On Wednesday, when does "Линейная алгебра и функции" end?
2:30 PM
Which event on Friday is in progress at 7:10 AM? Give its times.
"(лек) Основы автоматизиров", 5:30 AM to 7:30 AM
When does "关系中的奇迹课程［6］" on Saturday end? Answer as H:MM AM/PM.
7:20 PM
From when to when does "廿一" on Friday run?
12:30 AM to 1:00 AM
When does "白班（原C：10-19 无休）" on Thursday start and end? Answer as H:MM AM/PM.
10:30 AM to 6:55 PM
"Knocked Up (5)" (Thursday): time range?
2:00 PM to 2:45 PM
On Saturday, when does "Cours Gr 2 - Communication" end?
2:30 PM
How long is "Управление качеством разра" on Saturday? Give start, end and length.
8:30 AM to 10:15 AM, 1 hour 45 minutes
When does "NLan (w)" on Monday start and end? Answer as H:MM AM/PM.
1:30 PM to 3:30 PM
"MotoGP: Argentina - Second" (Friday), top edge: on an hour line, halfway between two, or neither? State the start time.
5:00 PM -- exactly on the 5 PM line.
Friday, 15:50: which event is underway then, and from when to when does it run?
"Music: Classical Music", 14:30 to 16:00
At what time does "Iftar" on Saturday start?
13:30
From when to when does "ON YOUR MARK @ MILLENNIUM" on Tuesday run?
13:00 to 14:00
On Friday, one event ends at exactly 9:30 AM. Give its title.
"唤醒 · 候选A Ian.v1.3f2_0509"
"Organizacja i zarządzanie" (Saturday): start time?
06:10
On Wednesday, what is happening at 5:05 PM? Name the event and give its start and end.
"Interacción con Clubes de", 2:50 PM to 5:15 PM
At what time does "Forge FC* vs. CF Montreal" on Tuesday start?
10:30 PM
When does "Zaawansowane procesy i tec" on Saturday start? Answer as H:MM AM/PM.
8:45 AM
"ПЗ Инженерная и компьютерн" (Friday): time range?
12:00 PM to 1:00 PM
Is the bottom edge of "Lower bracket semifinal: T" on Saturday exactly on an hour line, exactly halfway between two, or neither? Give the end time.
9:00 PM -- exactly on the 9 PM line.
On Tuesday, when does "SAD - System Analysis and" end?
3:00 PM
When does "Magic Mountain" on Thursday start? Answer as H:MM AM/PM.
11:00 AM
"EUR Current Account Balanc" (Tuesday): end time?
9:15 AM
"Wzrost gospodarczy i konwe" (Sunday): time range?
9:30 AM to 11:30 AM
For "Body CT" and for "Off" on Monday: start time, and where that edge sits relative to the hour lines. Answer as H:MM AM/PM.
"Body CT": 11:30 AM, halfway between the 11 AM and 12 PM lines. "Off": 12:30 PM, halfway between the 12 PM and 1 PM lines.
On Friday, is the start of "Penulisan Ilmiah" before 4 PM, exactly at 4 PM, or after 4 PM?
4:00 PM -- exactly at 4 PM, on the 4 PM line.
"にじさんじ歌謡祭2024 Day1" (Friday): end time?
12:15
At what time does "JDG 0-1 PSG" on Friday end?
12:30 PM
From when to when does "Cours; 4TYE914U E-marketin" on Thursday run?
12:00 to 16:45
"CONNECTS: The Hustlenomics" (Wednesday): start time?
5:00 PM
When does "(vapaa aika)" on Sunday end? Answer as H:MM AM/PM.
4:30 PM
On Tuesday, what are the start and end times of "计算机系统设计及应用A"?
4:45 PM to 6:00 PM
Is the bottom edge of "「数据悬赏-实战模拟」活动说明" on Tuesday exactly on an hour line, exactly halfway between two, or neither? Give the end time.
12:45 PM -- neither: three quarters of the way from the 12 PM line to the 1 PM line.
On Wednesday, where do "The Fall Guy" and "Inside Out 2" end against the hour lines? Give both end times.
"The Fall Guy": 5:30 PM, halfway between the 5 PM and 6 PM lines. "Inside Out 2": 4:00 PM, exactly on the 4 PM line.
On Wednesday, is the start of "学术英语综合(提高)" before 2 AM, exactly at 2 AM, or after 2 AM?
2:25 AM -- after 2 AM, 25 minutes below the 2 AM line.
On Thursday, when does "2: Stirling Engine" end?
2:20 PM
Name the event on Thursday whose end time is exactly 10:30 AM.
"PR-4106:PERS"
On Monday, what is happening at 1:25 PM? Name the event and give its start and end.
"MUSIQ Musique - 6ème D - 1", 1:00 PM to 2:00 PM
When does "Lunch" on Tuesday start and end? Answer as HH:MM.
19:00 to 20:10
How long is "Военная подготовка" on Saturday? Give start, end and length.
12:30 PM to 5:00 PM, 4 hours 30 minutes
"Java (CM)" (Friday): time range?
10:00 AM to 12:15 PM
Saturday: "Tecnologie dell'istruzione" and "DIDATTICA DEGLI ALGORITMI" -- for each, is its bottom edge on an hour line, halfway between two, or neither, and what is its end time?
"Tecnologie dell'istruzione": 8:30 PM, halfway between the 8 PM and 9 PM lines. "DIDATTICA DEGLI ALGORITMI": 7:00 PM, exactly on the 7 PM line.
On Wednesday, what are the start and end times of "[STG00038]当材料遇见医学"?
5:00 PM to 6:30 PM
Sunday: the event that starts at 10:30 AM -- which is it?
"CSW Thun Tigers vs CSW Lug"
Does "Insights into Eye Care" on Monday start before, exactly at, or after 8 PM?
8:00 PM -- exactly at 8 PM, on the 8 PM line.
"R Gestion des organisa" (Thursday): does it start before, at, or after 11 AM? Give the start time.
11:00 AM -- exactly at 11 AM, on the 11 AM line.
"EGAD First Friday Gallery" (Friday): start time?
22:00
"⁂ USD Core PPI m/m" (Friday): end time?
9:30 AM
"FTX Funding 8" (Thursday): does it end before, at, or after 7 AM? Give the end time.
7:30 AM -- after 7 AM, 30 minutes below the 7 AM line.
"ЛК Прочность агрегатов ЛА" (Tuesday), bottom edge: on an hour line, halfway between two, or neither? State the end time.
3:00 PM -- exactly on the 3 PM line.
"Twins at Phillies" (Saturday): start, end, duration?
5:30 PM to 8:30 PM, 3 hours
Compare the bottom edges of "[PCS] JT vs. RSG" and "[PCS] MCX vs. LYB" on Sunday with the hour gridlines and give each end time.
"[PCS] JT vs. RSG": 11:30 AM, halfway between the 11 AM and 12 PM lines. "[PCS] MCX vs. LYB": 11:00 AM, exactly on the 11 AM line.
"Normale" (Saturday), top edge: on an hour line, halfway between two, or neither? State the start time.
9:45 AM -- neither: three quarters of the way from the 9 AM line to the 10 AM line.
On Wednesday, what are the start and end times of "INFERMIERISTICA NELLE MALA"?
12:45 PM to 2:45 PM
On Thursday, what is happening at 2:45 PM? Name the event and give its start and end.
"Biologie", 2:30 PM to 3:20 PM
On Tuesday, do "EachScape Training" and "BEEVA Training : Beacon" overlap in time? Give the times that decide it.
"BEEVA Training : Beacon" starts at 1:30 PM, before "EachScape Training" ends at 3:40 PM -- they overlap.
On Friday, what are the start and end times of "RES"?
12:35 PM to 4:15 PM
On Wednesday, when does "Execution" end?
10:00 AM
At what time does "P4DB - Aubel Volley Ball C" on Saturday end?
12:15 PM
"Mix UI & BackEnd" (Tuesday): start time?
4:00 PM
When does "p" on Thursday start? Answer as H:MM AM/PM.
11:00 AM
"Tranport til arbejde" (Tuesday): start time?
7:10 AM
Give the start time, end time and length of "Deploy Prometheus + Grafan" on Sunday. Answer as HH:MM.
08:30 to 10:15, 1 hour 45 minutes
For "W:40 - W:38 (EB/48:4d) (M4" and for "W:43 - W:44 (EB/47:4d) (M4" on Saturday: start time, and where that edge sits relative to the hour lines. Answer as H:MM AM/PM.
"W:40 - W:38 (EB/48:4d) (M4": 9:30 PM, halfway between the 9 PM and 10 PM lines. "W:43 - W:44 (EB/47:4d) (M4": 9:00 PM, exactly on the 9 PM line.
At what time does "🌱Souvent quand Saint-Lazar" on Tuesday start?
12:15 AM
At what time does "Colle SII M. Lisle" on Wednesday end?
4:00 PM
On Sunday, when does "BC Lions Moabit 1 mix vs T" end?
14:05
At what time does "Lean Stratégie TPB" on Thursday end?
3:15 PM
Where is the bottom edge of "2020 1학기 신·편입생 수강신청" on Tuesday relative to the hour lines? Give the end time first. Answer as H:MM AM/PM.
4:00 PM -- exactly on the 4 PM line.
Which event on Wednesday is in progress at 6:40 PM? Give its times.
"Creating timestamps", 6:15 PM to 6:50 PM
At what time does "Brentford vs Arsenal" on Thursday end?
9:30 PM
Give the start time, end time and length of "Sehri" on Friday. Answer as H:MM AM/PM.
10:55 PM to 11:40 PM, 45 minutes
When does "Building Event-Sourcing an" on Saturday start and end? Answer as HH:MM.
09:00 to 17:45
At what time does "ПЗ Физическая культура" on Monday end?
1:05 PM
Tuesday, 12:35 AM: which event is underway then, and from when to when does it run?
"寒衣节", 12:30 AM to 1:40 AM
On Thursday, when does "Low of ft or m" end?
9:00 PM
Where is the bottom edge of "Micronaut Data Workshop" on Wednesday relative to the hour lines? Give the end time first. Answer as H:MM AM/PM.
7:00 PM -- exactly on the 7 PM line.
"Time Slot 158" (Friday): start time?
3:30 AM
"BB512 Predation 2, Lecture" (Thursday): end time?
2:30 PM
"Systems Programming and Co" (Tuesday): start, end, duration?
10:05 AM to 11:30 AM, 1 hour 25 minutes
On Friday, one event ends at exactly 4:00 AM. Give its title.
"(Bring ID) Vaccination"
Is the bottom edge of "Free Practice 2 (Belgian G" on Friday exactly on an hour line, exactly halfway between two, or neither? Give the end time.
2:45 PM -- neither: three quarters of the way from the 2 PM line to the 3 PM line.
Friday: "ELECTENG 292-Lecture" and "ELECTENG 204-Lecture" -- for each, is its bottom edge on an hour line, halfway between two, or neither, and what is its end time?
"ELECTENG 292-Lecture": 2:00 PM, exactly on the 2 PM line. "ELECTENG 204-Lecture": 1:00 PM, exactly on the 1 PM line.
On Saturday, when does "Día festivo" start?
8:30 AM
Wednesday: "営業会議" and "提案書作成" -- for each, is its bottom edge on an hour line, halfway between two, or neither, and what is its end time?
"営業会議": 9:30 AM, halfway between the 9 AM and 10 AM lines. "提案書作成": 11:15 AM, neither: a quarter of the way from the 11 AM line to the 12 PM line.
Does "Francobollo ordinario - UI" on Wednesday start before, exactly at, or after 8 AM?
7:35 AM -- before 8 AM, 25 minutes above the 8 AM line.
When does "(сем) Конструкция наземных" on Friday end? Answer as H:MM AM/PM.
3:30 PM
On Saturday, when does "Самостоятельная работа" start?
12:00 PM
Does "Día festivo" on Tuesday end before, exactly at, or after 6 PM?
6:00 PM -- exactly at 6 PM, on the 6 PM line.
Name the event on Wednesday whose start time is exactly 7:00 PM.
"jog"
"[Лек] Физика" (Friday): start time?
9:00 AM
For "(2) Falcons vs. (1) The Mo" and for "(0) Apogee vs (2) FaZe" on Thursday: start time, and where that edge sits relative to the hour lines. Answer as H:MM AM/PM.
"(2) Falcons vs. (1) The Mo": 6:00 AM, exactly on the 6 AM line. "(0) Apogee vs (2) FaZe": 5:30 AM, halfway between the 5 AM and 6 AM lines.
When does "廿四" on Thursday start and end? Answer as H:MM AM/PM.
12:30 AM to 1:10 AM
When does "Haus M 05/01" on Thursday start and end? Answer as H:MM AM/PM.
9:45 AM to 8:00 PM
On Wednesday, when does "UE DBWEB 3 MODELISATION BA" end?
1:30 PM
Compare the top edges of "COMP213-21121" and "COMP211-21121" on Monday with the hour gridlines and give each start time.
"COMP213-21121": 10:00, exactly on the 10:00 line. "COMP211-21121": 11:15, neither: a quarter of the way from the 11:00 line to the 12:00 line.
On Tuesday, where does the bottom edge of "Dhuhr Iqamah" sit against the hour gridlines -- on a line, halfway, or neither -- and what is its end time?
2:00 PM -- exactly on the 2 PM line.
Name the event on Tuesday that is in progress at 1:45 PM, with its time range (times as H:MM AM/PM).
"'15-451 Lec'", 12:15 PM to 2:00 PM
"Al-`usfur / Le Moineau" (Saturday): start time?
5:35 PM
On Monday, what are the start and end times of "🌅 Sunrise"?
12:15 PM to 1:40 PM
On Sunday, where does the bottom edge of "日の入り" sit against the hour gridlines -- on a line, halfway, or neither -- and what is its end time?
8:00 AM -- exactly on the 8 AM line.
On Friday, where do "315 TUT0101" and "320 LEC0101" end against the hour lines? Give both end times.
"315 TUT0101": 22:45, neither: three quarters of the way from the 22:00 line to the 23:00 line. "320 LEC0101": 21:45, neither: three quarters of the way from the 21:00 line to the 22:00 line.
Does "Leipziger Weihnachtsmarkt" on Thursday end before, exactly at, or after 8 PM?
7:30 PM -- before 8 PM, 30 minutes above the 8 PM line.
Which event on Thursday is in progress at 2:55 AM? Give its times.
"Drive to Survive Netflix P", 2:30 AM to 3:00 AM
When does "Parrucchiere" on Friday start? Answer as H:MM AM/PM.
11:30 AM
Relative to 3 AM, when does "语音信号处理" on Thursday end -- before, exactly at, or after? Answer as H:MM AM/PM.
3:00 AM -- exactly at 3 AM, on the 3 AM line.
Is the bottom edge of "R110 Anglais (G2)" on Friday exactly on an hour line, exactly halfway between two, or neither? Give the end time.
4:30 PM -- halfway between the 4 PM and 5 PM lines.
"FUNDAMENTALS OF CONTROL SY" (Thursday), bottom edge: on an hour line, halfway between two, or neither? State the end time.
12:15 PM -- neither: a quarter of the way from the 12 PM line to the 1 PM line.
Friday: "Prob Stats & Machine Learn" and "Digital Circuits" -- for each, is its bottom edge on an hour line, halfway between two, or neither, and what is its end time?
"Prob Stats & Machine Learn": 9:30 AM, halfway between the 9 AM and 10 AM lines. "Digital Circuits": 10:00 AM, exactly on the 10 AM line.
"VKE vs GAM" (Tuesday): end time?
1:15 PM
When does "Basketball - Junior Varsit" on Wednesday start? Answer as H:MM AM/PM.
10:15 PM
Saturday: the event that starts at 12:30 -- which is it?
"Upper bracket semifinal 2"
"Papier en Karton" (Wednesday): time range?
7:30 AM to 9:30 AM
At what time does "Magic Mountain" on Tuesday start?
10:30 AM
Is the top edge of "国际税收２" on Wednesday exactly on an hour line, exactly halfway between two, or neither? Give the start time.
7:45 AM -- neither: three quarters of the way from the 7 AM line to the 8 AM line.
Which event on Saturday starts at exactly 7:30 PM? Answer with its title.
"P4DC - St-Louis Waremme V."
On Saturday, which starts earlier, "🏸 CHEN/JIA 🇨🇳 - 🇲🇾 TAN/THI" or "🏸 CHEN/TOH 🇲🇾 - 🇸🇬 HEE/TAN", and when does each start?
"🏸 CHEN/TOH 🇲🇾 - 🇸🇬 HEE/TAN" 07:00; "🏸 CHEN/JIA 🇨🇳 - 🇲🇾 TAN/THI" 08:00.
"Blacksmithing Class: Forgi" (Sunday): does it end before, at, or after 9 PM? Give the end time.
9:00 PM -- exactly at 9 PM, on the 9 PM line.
+===+
Reproduce the records word for word, covering only the stretch from the line containing "Name the event on Wednesday" through the line containing "8:00 AM -- exactly on the 8 AM line.", both included.

Name the event on Wednesday whose start time is exactly 7:00 PM.
"jog"
"[Лек] Физика" (Friday): start time?
9:00 AM
For "(2) Falcons vs. (1) The Mo" and for "(0) Apogee vs (2) FaZe" on Thursday: start time, and where that edge sits relative to the hour lines. Answer as H:MM AM/PM.
"(2) Falcons vs. (1) The Mo": 6:00 AM, exactly on the 6 AM line. "(0) Apogee vs (2) FaZe": 5:30 AM, halfway between the 5 AM and 6 AM lines.
When does "廿四" on Thursday start and end? Answer as H:MM AM/PM.
12:30 AM to 1:10 AM
When does "Haus M 05/01" on Thursday start and end? Answer as H:MM AM/PM.
9:45 AM to 8:00 PM
On Wednesday, when does "UE DBWEB 3 MODELISATION BA" end?
1:30 PM
Compare the top edges of "COMP213-21121" and "COMP211-21121" on Monday with the hour gridlines and give each start time.
"COMP213-21121": 10:00, exactly on the 10:00 line. "COMP211-21121": 11:15, neither: a quarter of the way from the 11:00 line to the 12:00 line.
On Tuesday, where does the bottom edge of "Dhuhr Iqamah" sit against the hour gridlines -- on a line, halfway, or neither -- and what is its end time?
2:00 PM -- exactly on the 2 PM line.
Name the event on Tuesday that is in progress at 1:45 PM, with its time range (times as H:MM AM/PM).
"'15-451 Lec'", 12:15 PM to 2:00 PM
"Al-`usfur / Le Moineau" (Saturday): start time?
5:35 PM
On Monday, what are the start and end times of "🌅 Sunrise"?
12:15 PM to 1:40 PM
On Sunday, where does the bottom edge of "日の入り" sit against the hour gridlines -- on a line, halfway, or neither -- and what is its end time?
8:00 AM -- exactly on the 8 AM line.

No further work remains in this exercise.